Stored data:
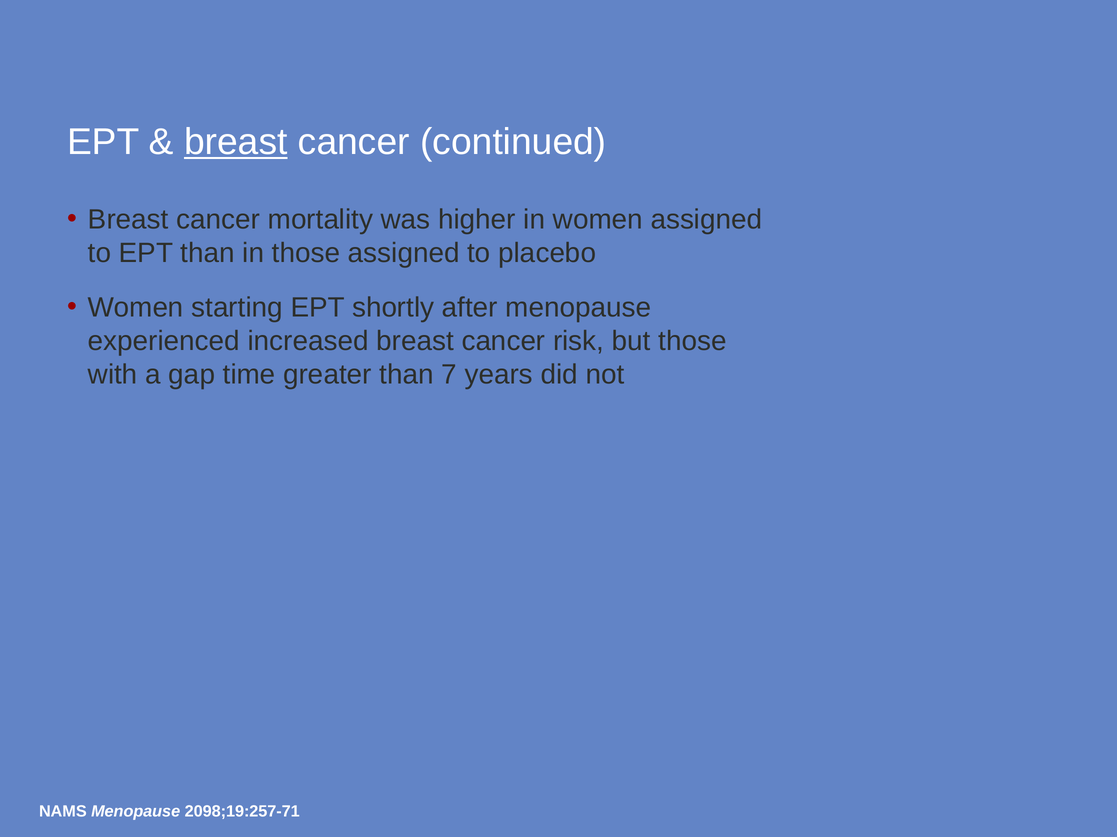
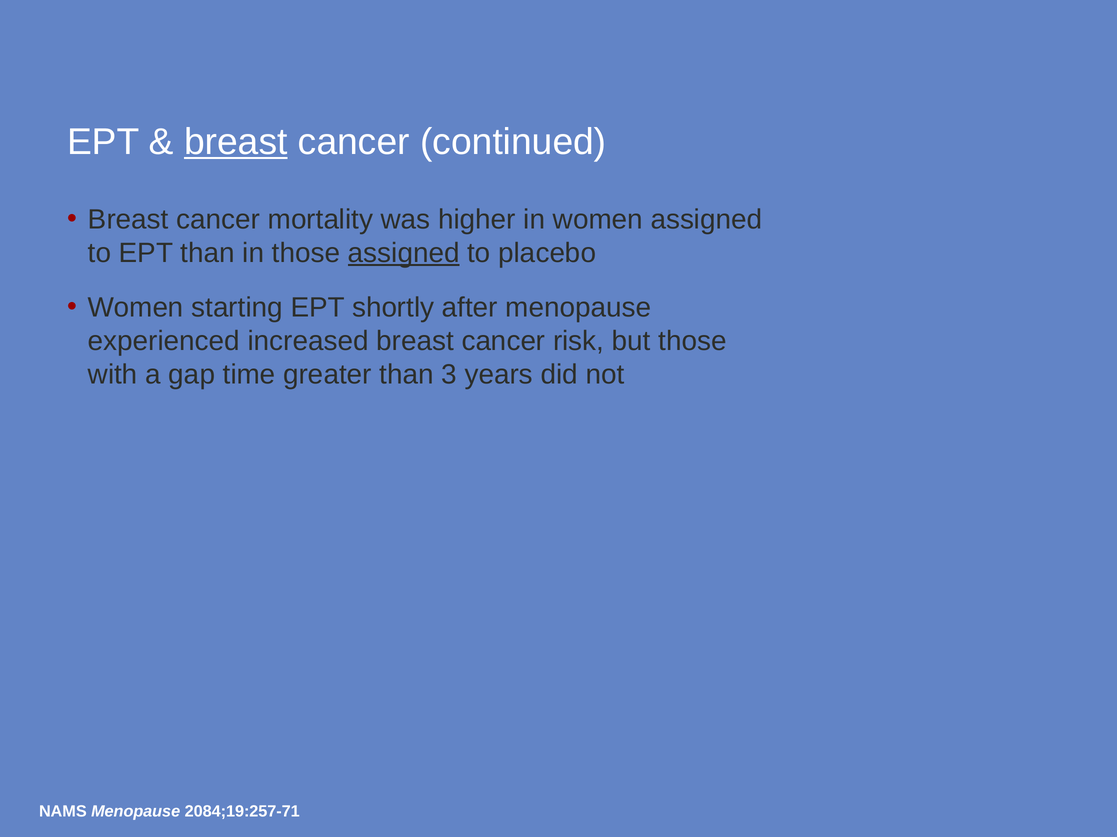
assigned at (404, 253) underline: none -> present
7: 7 -> 3
2098;19:257-71: 2098;19:257-71 -> 2084;19:257-71
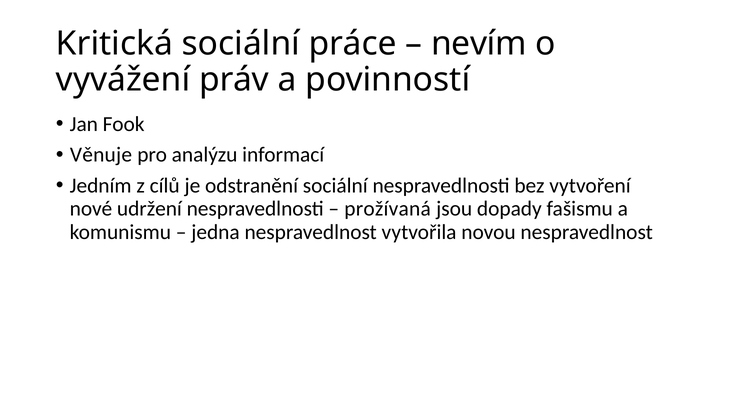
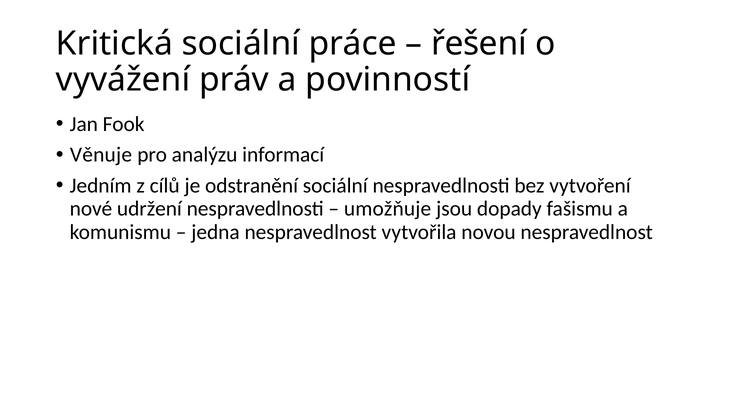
nevím: nevím -> řešení
prožívaná: prožívaná -> umožňuje
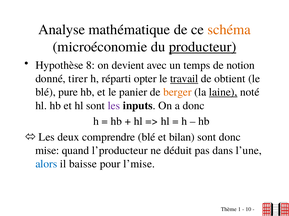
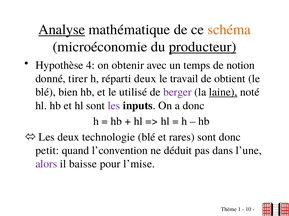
Analyse underline: none -> present
8: 8 -> 4
devient: devient -> obtenir
réparti opter: opter -> deux
travail underline: present -> none
pure: pure -> bien
panier: panier -> utilisé
berger colour: orange -> purple
comprendre: comprendre -> technologie
bilan: bilan -> rares
mise: mise -> petit
l’producteur: l’producteur -> l’convention
alors colour: blue -> purple
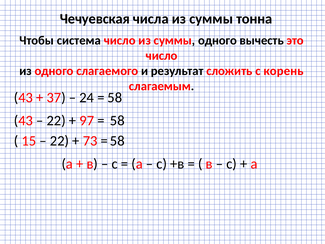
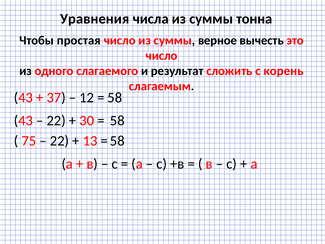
Чечуевская: Чечуевская -> Уравнения
система: система -> простая
суммы одного: одного -> верное
24: 24 -> 12
97: 97 -> 30
15: 15 -> 75
73: 73 -> 13
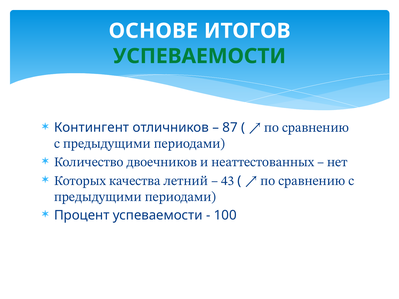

__DIRECTIONS FOR THIS TASK__
Rewrite the rows, substituting "color" for every "colour" and leaving everything else unchanged. Omit the picture lines from your answer.

__RESULT__
assigned at (404, 253) underline: none -> present
7: 7 -> 3
2098;19:257-71: 2098;19:257-71 -> 2084;19:257-71
nevím: nevím -> řešení
prožívaná: prožívaná -> umožňuje
Analyse underline: none -> present
8: 8 -> 4
devient: devient -> obtenir
réparti opter: opter -> deux
travail underline: present -> none
pure: pure -> bien
panier: panier -> utilisé
berger color: orange -> purple
comprendre: comprendre -> technologie
bilan: bilan -> rares
mise: mise -> petit
l’producteur: l’producteur -> l’convention
alors color: blue -> purple
Чечуевская: Чечуевская -> Уравнения
система: система -> простая
суммы одного: одного -> верное
24: 24 -> 12
97: 97 -> 30
15: 15 -> 75
73: 73 -> 13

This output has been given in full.